Baseline clinical characteristics of patients with residual PH were also similar to other studies: more frequent in older patients and with baseline lower six-minute walking test distance and DLCO.1 An earlier identification of a higher risk of residual PH, preferably before PEA, could open a research window to explore new treatment strategies to avoid this untoward outcome. In general, after PEA, there is some initial improvement in functional status and exercise capacity, but residual PH impacts negatively on long-term results.5,9 In these patients, the subsequent use of modern PH therapy with PH-targeted medicine and balloon pulmonary angioplasty can improve functional status and exercise capacity, also avoiding fatal right heart failure but not long-term mortality.9 To date, there are no successful strategies to be used before PEA. Riociguat has been used as bridging therapy before PEA in patients with high preoperative pulmonary vascular resistance. It has also demonstrated hemodynamic improvement before surgery.10 However, no additional benefits in postoperative mortality or hemodynamics (residual PH) were observed with this drug, if pulmonary microvascular disease remains.

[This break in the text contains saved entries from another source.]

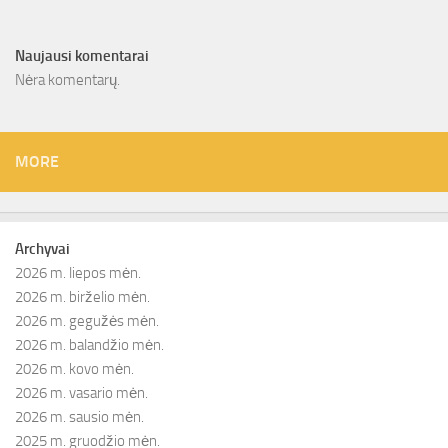
Naujausi komentarai
Nėra komentarų.
MORE
Archyvai
2026 m. liepos mėn.
2026 m. birželio mėn.
2026 m. gegužės mėn.
2026 m. balandžio mėn.
2026 m. kovo mėn.
2026 m. vasario mėn.
2026 m. sausio mėn.
2025 m. gruodžio mėn.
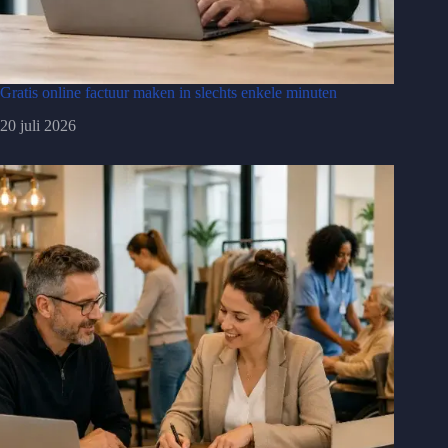
Gratis online factuur maken in slechts enkele minuten
20 juli 2026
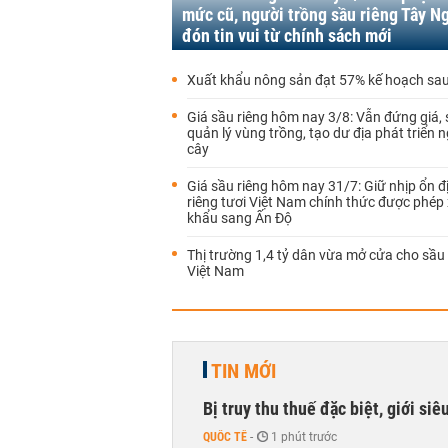
mức cũ, người trồng sầu riêng Tây N
đón tin vui từ chính sách mới
Xuất khẩu nông sản đạt 57% kế hoạch sau
Giá sầu riêng hôm nay 3/8: Vẫn đứng giá, 
quản lý vùng trồng, tạo dư địa phát triển n
cây
Giá sầu riêng hôm nay 31/7: Giữ nhịp ổn đ
riêng tươi Việt Nam chính thức được phép
khẩu sang Ấn Độ
Thị trường 1,4 tỷ dân vừa mở cửa cho sầu 
Việt Nam
TIN MỚI
Bị truy thu thuế đặc biệt, giới si
QUỐC TẾ
-
1 phút trước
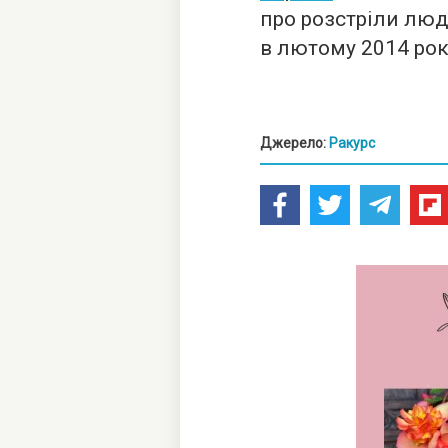
про розстріли люд
в лютому 2014 рок
Джерело:
Ракурс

The study from Luz et al. showed that it is possible to risk stratify patients with CTEPH before PEA and select patients that might benefit from specific interventions (yet to be demonstrated) to avoid residual PH. By using echocardiography, the process can be simple and widely accessible. Moreover, their findings suggest that worse RV function and severe RV uncoupling are associated with more severe disease. This is particularly important because it has been previously shown that even after pulmonary endarterectomy there is incomplete recovery of the RV together with impaired peripheral oxygen uptake.11 Nevertheless, the results obtained require further validation in larger cohorts and in different populations before being clinically applicable.
In addition, the authors did not test new parameters of right heart function, such as strain or tridimensional volumetric assessment of both the RV and right atrium. These could have an even higher predictive capacity. New research is warranted in this field to improve the outcome of patients with CTEPH.
Conflicts of interestThe authors have no conflicts of interest to declare.